(THE INPUT Opens)

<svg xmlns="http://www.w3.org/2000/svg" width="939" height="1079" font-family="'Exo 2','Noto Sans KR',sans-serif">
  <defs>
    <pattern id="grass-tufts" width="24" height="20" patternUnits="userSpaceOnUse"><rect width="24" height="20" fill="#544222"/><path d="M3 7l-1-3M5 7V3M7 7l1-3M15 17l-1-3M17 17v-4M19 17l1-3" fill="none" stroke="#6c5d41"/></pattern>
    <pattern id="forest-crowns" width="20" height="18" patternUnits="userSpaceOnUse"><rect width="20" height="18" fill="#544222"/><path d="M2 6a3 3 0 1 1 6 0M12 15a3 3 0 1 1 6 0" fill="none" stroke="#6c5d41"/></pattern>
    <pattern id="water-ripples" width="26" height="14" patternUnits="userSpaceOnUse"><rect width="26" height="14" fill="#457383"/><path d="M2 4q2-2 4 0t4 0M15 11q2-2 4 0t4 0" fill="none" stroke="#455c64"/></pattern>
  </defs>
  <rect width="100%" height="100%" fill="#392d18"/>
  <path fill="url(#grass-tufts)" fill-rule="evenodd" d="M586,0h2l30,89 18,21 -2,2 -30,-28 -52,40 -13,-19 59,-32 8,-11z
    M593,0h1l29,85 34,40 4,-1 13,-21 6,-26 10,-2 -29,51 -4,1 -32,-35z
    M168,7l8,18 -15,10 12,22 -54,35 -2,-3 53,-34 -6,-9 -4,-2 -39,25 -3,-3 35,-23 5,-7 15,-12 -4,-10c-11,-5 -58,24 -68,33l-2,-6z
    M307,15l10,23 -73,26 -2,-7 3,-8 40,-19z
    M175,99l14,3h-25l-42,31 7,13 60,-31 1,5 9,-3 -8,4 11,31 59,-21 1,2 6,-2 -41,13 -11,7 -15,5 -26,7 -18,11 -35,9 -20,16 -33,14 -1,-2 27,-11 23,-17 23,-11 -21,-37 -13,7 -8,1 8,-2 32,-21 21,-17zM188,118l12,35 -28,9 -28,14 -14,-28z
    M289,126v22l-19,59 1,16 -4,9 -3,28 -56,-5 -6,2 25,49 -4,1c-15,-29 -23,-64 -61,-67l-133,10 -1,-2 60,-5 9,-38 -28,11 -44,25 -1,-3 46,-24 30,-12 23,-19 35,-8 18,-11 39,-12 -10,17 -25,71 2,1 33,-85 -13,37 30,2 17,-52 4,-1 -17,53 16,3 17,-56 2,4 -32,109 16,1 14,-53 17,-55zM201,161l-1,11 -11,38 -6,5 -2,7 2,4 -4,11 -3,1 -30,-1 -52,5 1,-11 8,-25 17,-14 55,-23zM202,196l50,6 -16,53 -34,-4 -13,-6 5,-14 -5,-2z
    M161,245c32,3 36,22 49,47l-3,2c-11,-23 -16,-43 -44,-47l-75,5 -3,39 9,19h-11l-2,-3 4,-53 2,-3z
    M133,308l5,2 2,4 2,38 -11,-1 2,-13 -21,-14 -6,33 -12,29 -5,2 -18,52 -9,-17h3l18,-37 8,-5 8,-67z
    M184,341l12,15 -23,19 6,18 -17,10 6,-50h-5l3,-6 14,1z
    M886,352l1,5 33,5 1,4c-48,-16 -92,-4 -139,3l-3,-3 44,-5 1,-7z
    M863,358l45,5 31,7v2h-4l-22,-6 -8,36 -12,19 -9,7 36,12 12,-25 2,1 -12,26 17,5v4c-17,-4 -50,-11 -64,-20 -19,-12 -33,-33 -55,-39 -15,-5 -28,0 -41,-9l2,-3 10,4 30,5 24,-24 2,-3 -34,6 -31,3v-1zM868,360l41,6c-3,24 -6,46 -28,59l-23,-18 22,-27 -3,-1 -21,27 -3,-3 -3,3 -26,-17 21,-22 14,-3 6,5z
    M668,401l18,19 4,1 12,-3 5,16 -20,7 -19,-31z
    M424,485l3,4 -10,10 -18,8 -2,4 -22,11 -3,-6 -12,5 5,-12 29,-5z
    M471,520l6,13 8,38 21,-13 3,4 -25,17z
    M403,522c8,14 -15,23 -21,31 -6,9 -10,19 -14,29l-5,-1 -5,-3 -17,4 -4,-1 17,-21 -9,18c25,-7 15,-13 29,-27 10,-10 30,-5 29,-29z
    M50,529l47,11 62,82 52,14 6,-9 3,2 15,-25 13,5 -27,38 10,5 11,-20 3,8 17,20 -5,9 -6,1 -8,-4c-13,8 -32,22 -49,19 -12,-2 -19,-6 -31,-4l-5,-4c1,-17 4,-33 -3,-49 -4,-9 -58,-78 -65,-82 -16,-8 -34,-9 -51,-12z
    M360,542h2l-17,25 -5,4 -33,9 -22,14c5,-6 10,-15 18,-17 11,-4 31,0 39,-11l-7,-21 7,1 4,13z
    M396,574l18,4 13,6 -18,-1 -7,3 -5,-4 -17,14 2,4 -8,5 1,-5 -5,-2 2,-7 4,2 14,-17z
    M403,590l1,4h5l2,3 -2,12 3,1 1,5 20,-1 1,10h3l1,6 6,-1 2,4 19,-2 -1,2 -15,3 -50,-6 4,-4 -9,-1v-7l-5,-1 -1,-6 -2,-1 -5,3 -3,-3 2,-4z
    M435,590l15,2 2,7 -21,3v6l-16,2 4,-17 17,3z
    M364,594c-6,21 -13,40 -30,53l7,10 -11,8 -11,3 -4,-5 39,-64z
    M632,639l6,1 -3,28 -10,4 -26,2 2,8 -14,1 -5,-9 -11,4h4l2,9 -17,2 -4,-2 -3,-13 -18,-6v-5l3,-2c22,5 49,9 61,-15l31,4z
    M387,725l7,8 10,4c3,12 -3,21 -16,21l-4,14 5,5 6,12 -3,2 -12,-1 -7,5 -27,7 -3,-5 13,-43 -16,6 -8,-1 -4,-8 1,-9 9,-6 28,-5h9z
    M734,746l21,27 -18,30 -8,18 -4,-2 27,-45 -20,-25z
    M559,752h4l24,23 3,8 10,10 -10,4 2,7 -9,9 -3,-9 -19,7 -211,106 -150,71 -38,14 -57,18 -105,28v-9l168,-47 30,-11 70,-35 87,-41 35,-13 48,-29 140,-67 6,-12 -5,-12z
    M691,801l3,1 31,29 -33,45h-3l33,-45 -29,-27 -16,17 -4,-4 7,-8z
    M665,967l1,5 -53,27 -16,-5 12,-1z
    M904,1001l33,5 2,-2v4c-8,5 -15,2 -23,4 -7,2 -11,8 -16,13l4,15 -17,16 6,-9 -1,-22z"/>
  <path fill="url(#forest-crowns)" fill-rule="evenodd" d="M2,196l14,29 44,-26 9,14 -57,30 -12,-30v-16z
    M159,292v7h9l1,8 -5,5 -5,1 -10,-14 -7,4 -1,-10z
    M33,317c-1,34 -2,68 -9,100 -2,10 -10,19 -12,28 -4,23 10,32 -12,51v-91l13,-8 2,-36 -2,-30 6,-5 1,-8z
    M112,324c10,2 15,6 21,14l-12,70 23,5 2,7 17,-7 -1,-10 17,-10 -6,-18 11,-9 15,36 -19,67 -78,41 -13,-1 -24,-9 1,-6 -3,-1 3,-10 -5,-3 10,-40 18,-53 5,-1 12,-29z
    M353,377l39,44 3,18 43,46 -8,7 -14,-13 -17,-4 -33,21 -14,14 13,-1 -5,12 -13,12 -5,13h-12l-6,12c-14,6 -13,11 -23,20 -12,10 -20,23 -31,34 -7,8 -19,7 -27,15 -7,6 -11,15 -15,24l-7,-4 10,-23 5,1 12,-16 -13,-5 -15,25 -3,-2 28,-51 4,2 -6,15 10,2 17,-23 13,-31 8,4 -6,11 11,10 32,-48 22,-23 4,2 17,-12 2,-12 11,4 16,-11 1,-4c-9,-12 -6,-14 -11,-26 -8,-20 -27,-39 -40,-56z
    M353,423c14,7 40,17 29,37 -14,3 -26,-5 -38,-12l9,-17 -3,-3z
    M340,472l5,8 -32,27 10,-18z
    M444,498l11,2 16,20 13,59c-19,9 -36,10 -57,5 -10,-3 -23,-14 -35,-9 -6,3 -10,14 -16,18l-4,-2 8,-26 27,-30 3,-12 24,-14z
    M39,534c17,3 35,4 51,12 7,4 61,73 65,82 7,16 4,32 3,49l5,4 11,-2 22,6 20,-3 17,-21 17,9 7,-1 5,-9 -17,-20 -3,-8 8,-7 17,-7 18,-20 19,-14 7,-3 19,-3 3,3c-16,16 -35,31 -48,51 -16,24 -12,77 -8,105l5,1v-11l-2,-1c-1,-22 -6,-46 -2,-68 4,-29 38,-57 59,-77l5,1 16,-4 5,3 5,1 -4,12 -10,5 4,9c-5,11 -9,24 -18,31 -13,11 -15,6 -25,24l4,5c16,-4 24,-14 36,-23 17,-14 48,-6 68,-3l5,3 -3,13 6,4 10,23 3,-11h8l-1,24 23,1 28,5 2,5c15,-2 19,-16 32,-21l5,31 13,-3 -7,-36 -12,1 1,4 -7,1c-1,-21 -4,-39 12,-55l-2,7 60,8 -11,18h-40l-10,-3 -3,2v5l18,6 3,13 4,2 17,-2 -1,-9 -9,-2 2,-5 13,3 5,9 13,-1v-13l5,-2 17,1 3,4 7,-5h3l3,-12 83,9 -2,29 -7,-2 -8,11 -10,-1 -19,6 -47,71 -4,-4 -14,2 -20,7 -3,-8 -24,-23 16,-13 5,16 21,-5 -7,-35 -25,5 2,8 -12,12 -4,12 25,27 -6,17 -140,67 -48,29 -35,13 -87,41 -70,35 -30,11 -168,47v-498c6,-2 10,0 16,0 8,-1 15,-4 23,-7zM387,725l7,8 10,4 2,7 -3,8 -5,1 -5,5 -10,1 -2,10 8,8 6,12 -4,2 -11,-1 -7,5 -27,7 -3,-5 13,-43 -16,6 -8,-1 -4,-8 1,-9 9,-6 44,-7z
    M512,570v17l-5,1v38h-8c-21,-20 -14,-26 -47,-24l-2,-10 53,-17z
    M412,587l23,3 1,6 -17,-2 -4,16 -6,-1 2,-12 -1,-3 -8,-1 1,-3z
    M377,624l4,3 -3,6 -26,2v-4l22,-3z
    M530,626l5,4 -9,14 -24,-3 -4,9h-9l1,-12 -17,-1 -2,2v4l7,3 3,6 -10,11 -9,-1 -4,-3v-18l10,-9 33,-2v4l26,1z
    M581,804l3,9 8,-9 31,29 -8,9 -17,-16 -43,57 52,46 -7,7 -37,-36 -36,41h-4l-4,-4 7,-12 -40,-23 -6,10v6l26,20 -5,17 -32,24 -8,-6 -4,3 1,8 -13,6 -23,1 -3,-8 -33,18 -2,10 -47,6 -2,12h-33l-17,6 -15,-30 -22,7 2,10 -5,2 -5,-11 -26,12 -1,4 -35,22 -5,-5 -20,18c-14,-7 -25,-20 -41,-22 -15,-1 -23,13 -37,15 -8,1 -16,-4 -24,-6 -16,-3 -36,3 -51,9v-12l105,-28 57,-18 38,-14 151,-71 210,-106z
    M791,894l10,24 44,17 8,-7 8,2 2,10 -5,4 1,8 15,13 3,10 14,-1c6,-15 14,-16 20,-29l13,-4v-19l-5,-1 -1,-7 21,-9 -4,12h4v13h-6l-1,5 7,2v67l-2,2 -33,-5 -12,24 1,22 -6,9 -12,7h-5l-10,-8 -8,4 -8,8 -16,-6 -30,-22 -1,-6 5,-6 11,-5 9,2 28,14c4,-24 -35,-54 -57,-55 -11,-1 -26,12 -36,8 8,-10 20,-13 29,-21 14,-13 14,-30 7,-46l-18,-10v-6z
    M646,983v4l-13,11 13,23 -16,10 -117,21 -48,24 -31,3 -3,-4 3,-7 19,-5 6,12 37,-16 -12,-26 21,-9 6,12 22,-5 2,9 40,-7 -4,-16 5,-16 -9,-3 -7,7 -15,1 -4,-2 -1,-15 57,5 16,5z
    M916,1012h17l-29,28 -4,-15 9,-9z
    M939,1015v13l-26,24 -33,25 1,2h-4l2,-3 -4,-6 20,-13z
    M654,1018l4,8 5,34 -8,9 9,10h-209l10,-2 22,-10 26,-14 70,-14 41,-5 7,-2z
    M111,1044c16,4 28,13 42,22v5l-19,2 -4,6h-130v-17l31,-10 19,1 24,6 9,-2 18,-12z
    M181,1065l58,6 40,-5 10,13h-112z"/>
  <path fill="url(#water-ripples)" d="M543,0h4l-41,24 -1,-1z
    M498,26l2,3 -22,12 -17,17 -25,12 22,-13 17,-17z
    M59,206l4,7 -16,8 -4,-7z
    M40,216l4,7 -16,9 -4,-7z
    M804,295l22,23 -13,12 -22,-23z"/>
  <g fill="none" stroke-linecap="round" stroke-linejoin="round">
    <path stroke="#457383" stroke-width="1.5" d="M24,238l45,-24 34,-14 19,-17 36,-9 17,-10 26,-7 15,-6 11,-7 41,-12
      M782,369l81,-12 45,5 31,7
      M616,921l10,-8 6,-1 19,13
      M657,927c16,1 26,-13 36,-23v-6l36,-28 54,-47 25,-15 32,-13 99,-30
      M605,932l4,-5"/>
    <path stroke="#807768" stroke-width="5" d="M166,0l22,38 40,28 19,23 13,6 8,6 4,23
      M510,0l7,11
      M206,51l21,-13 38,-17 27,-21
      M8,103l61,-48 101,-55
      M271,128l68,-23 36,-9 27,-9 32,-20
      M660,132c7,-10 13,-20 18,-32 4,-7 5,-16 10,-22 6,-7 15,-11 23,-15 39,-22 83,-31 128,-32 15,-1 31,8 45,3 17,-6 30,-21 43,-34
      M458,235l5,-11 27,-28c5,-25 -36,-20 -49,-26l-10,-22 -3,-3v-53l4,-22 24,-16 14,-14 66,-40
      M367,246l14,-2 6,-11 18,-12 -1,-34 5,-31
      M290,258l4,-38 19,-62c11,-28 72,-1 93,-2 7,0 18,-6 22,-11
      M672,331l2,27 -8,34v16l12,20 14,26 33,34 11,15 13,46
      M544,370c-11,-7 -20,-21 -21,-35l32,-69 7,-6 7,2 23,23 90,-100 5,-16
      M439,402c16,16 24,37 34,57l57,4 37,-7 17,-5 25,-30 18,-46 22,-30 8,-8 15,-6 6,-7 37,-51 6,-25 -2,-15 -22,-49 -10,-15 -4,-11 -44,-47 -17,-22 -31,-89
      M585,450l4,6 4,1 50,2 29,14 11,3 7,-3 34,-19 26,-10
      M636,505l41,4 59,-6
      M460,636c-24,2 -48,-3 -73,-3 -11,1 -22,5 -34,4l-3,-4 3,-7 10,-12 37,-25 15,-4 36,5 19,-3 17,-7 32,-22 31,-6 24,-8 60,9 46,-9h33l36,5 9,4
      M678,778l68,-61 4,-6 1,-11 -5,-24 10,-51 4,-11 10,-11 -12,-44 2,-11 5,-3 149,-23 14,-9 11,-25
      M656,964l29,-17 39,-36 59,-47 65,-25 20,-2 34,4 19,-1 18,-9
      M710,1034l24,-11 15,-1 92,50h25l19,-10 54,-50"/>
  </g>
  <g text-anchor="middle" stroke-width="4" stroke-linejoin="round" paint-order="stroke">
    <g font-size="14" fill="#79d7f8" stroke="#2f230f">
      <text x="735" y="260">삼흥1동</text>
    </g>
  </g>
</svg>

(THE INPUT Closes)

* TASK REQUIREMENTS *
Your answer must be the number of lines above that contain the word "water", stated alone.

* ANSWER TO THE EXERCISE *
2